Fischteiche in Südmähren das Problem

Wissenschafter identifizierten das West-Nil-Virus bei Mücken der Art "Culex modestus". Die Plagegeister bevölkern nun schon die Fischteiche in Südmähren, welches als Verwaltungsregion an der Grenze zu Österreich ein beliebtes Ziel für Jäger und Fischer darstellt.

Das Risiko einer Ansteckung ist definitiv existent und jeder sollte an den Insektenschutz denken, sagte der Zuständige Beamte vom Gesundheitsamt in Brünn, Oldrich Sebesta. Er vermutet, dass Zugvögel den Krankheitserreger aus Afrika einschleppten und die Mücken dann bei einer "Mahlzeit" aufgenommen haben.

Symptome ähnlich der Grippe

Zu einem nachgewiesenen Infekt bei Menschen war es in Tschechien zuletzt 1997 gekommen, nach einer längeren Hochwasserperiode vermehrten sich die Stechmücken explosionsartig und damit auch das Risiko einer Ansteckung. Die Symptome sind ähneln einem grippalen Infekt mit Fieber, Abgeschlagenheit, Erbrechen, Kopf- und Muskelschmerzen.

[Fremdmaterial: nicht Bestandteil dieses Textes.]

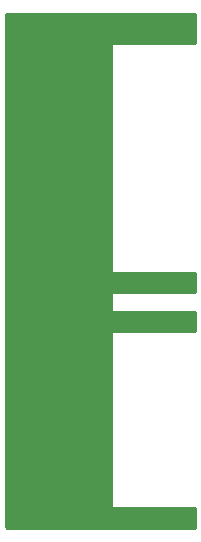
<source format=gm1>
G04*
G04 #@! TF.GenerationSoftware,Altium Limited,Altium Designer,20.0.13 (296)*
G04*
G04 Layer_Color=16711935*
%FSLAX24Y24*%
%MOIN*%
G70*
G01*
G75*
%ADD14C,0.0100*%
G36*
X6300Y29300D02*
X9100D01*
Y28650D01*
X2813D01*
Y45755D01*
X2800Y45768D01*
X2801Y45769D01*
X9100D01*
Y44800D01*
X9088Y44788D01*
X6300D01*
Y37150D01*
X9100D01*
Y36500D01*
X6300D01*
Y35850D01*
X9100D01*
Y35200D01*
X6300D01*
Y29300D01*
D02*
G37*
D14*
X9100Y44800D02*
Y45194D01*
X6312Y44800D02*
X9100D01*
X6300Y44788D02*
X6312Y44800D01*
X6300Y37150D02*
Y44788D01*
Y37150D02*
X9100D01*
Y36500D02*
Y37150D01*
X6300Y36500D02*
X9100D01*
X6300Y35850D02*
Y36500D01*
Y35850D02*
X9100D01*
Y35200D02*
Y35850D01*
X6300Y35200D02*
X9100D01*
X6300Y29300D02*
Y35200D01*
Y29300D02*
X9100D01*
Y28650D02*
Y29300D01*
X2813Y28650D02*
X9100D01*
X2800Y28663D02*
X2813Y28650D01*
X2800Y28663D02*
Y45768D01*
X2801Y45769D01*
X9100D01*
Y45107D02*
Y45769D01*
M02*

</source>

Selten kommt es zu einem schweren Verlauf bis hin zu Lähmungen und Tod. Vereinzelte Infektionen gibt es auch schon in Griechenland. Experten raten Naturnutzern und Outdoorbegeisterten in betroffenen Regionen von Südmähren zu vorbeugendem Insektenschutz. In diesem Jahr wurden von der ECDC (europäischen Gesundheitsbehörde) bisher aber noch kein einziger Falle des West-Nil-Fiebers erfasst.